Mehr Spezialisierung

75 Prozent der Krankenhäuser, die in Deutschland Prostatakrebs operieren, haben nicht die optimale Erfahrung. Kleine Abteilungen arbeiten an zu komplizierten Krankheiten. Spezialisten sollten nicht weiter mit leichten Fällen von Privatpatienten ausgelastet werden, sondern nur die schweren Fälle behandeln. Sie müssten als Krankenhausärzte ihre Patienten nach der Entlassung auch ambulant weiter betreuen dürfen.

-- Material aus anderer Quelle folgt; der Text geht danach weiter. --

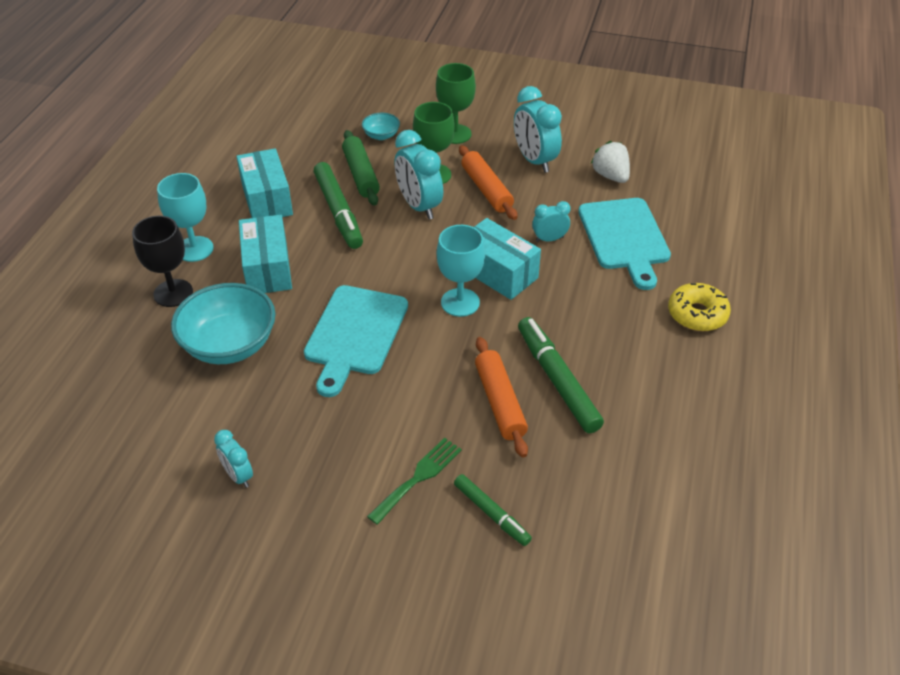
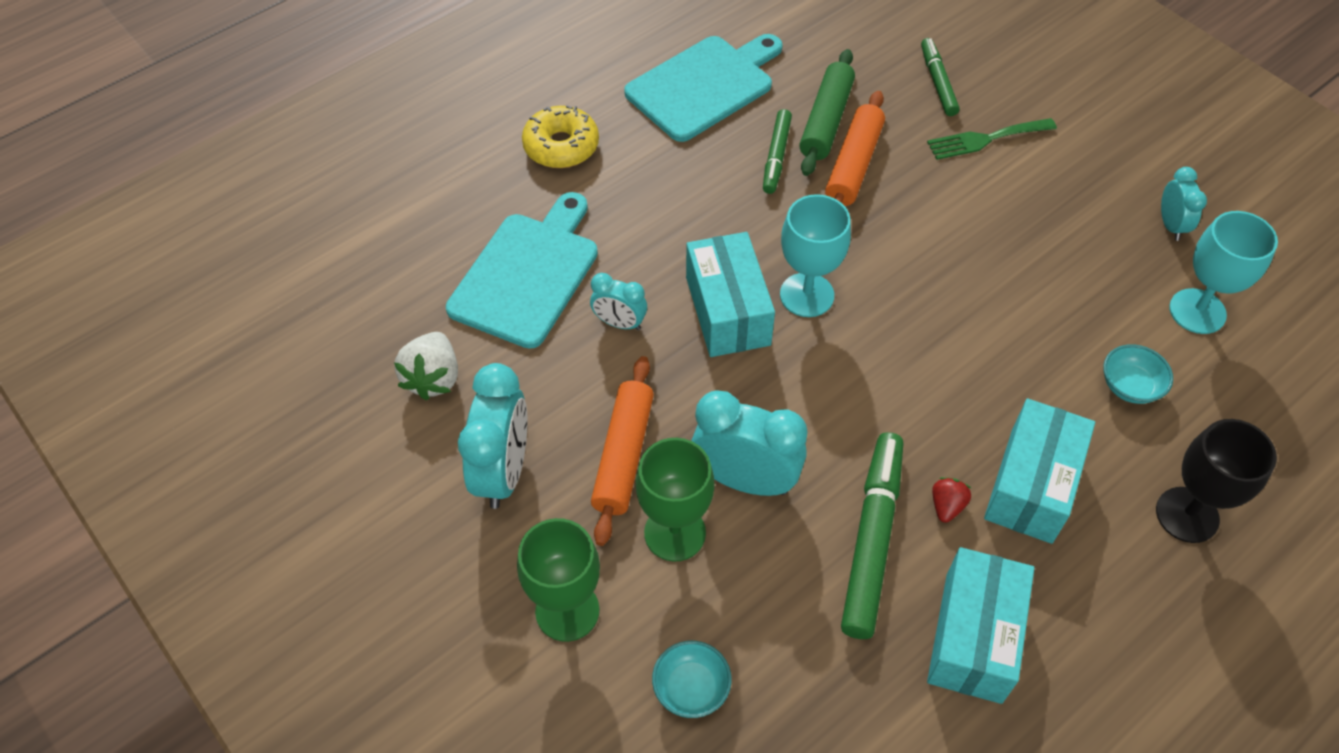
camera: 145 degrees left, 10 degrees up
(194, 249) = (1131, 588): turquoise goblet -> turquoise goblet (1197, 311)
(229, 345) = (1130, 386): turquoise bowl -> turquoise bowl, size x0.48
(309, 240) = (946, 506): none -> red strawberry
(354, 334) = (963, 320): turquoise cutting board -> turquoise cutting board (704, 86)
(360, 174) = (788, 605): green rolling pin -> green rolling pin (826, 121)
(419, 206) = (745, 480): turquoise clock -> turquoise clock turned 75 degrees counterclockwise
(557, 380) = (776, 156): green marker -> green marker, size x0.59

Weniger Scheininnovationen

Kostensteigerungen gehen meist auf Arzneimittel und Therapien zurück, die minimal besser und maximal teurer sind. Die Preise der gesetzlichen Kassen müssen marktgerecht sein, das heißt, dass kleine Verbesserungen auch nur wenig mehr kosten dürfen.

Chronisch Kranke stärken

80 Prozent der Kosten werden durch 20 Prozent der Versicherten verursacht. Diese, meist chronisch krank, werden in Deutschland relativ teuer und relativ schlecht versorgt. Sie sterben bei uns früher als im europäischen Durchschnitt. Durch Schulungen und einen hohen Therapiestandard in gezielten Programmen kann hier die größte Reserve an Lebensqualität gehoben werden. Das Angebot solcher Programme ist die wichtigste Aufgabe der Krankenkassen.

Bündnis für Prävention

Gewerkschaften, Arbeitgeber, Kommunen, Ärzte und Krankenkassen haben ein gemeinsames Interesse an Prävention. Der Erfolg der Prävention von heute ist der Gesundheitszustand unserer Bevölkerung von morgen.